## EXERCISE PROMPT
Each record should be given again exactly as it appears, with no image included.

------ MATERIAL PROVIDED

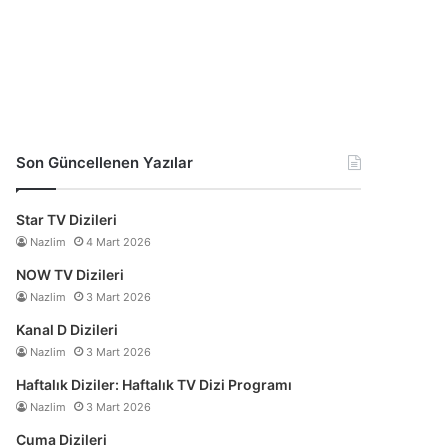
Son Güncellenen Yazılar
Star TV Dizileri
Nazlim
4 Mart 2026
NOW TV Dizileri
Nazlim
3 Mart 2026
Kanal D Dizileri
Nazlim
3 Mart 2026
Haftalık Diziler: Haftalık TV Dizi Programı
Nazlim
3 Mart 2026
Cuma Dizileri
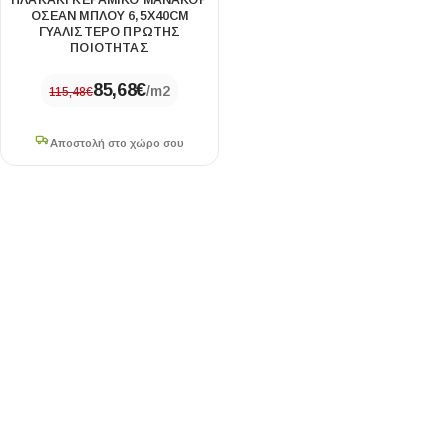
ΠΛΑΚΑΚΙ ΚΕΡΑΜΙΚΟ ΜΑΝΑΚΟΡ
ΟΣΕΑΝ ΜΠΛΟΥ 6,5X40CM
ΓΥΑΛΙΣΤΕΡΟ ΠΡΩΤΗΣ
ΠΟΙΟΤΗΤΑΣ
85,68
€
/m2
115,48
€
Αποστολή στο χώρο σου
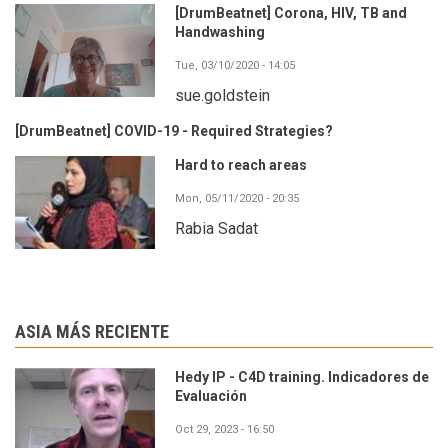
[DrumBeatnet] Corona, HIV, TB and
Handwashing
Tue, 03/10/2020 - 14:05
sue.goldstein
[DrumBeatnet] COVID-19 - Required Strategies?
Hard to reach areas
Mon, 05/11/2020 - 20:35
Rabia Sadat
ASIA MÁS RECIENTE
Hedy IP - C4D training. Indicadores de
Evaluación
Oct 29, 2023 - 16:50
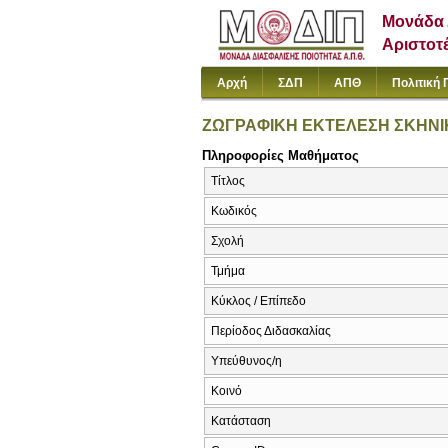
Μονάδα 
Αριστοτ
Αρχή
ΣΔΠ
ΑΠΘ
Πολιτική 
ΖΩΓΡΑΦΙΚΗ ΕΚΤΕΛΕΣΗ ΣΚΗΝ
Πληροφορίες Μαθήματος
Τίτλος
Κωδικός
Σχολή
Τμήμα
Κύκλος / Επίπεδο
Περίοδος Διδασκαλίας
Υπεύθυνος/η
Κοινό
Κατάσταση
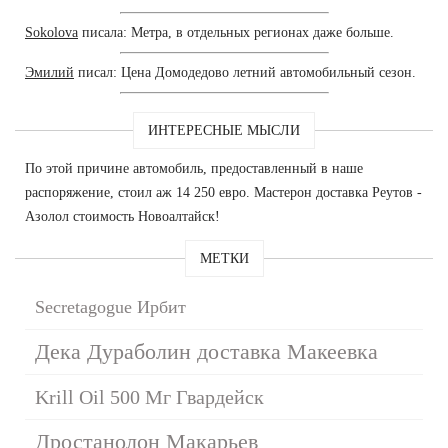
Sokolova
писала: Метра, в отдельных регионах даже больше.
Эмилий
писал: Цена Домодедово летний автомобильный сезон.
ИНТЕРЕСНЫЕ МЫСЛИ
По этой причине автомобиль, предоставленный в наше
распоряжение, стоил аж 14 250 евро. Мастерон доставка Реутов -
Азолол стоимость Новоалтайск!
МЕТКИ
Secretagogue Ирбит
Дека Дураболин доставка Макеевка
Krill Oil 500 Мг Гвардейск
Дростанолон Макарьев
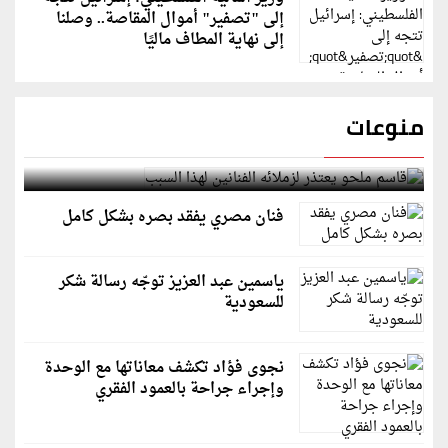
إلى "تصفير" أموال المقاصة.. وصلنا
إلى نهاية المطاف ماليًا
منوعات
قاسم ملحو يعتذر لزملائه الفنانين لهذا السبب
فنان مصري يفقد بصره بشكل كامل
ياسمين عبد العزيز توجّه رسالة شكر
للسعودية
نجوى فؤاد تكشف معاناتها مع الوحدة
وإجراء جراحة بالعمود الفقري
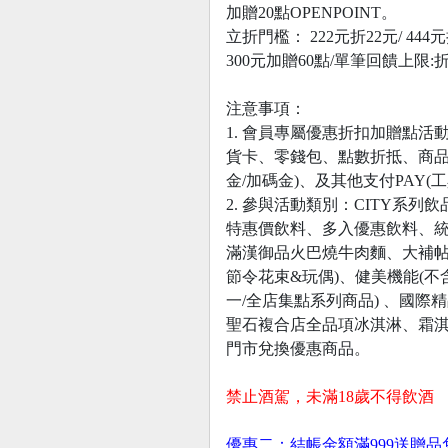
加贈20點OPENPOINT。
立折門檻： 222元折22元/ 444元折
300元加贈60點/單筆回饋上限:
注意事項：
1. 會員專屬優惠折扣加贈點活動
貨卡、零錢包、點數折抵、商品
金/加碼金)、及其他支付PAY(
2. 參與活動類別：CITY系列飲
特惠價飲料、多入優惠飲料、統
滿漢御品火巴燒牛肉麵、大補帖系
節令花束&玩偶)、健美機能(
一/全店集點系列商品) 、國際精
聖石複合店全品項冰淇淋、霜淇淋、
門市兌換優惠商品。
禁止酒駕，未滿18歲不得飲酒
優惠二：結帳金額滿999送贈品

------------

## REPLY TO THE EXERCISE
Son Güncellenen Yazılar
Star TV Dizileri
Nazlim
4 Mart 2026
NOW TV Dizileri
Nazlim
3 Mart 2026
Kanal D Dizileri
Nazlim
3 Mart 2026
Haftalık Diziler: Haftalık TV Dizi Programı
Nazlim
3 Mart 2026
Cuma Dizileri
ΠΛΑΚΑΚΙ ΚΕΡΑΜΙΚΟ ΜΑΝΑΚΟΡ
ΟΣΕΑΝ ΜΠΛΟΥ 6,5X40CM
ΓΥΑΛΙΣΤΕΡΟ ΠΡΩΤΗΣ
ΠΟΙΟΤΗΤΑΣ
85,68
€
/m2
115,48
€
Αποστολή στο χώρο σου
[DrumBeatnet] Corona, HIV, TB and
Handwashing
Tue, 03/10/2020 - 14:05
sue.goldstein
[DrumBeatnet] COVID-19 - Required Strategies?
Hard to reach areas
Mon, 05/11/2020 - 20:35
Rabia Sadat
ASIA MÁS RECIENTE
Hedy IP - C4D training. Indicadores de
Evaluación
Oct 29, 2023 - 16:50
Μονάδα 
Αριστοτ
Αρχή
ΣΔΠ
ΑΠΘ
Πολιτική 
ΖΩΓΡΑΦΙΚΗ ΕΚΤΕΛΕΣΗ ΣΚΗΝ
Πληροφορίες Μαθήματος
Τίτλος
Κωδικός
Σχολή
Τμήμα
Κύκλος / Επίπεδο
Περίοδος Διδασκαλίας
Υπεύθυνος/η
Κοινό
Κατάσταση
Sokolova
писала: Метра, в отдельных регионах даже больше.
Эмилий
писал: Цена Домодедово летний автомобильный сезон.
ИНТЕРЕСНЫЕ МЫСЛИ
По этой причине автомобиль, предоставленный в наше
распоряжение, стоил аж 14 250 евро. Мастерон доставка Реутов -
Азолол стоимость Новоалтайск!
МЕТКИ
Secretagogue Ирбит
Дека Дураболин доставка Макеевка
Krill Oil 500 Мг Гвардейск
Дростанолон Макарьев
إلى "تصفير" أموال المقاصة.. وصلنا
إلى نهاية المطاف ماليًا
منوعات
قاسم ملحو يعتذر لزملائه الفنانين لهذا السبب
فنان مصري يفقد بصره بشكل كامل
ياسمين عبد العزيز توجّه رسالة شكر
للسعودية
نجوى فؤاد تكشف معاناتها مع الوحدة
وإجراء جراحة بالعمود الفقري
加贈20點OPENPOINT。
立折門檻： 222元折22元/ 444元折
300元加贈60點/單筆回饋上限:
注意事項：
1. 會員專屬優惠折扣加贈點活動
貨卡、零錢包、點數折抵、商品
金/加碼金)、及其他支付PAY(
2. 參與活動類別：CITY系列飲
特惠價飲料、多入優惠飲料、統
滿漢御品火巴燒牛肉麵、大補帖系
節令花束&玩偶)、健美機能(
一/全店集點系列商品) 、國際精
聖石複合店全品項冰淇淋、霜淇淋、
門市兌換優惠商品。
禁止酒駕，未滿18歲不得飲酒
優惠二：結帳金額滿999送贈品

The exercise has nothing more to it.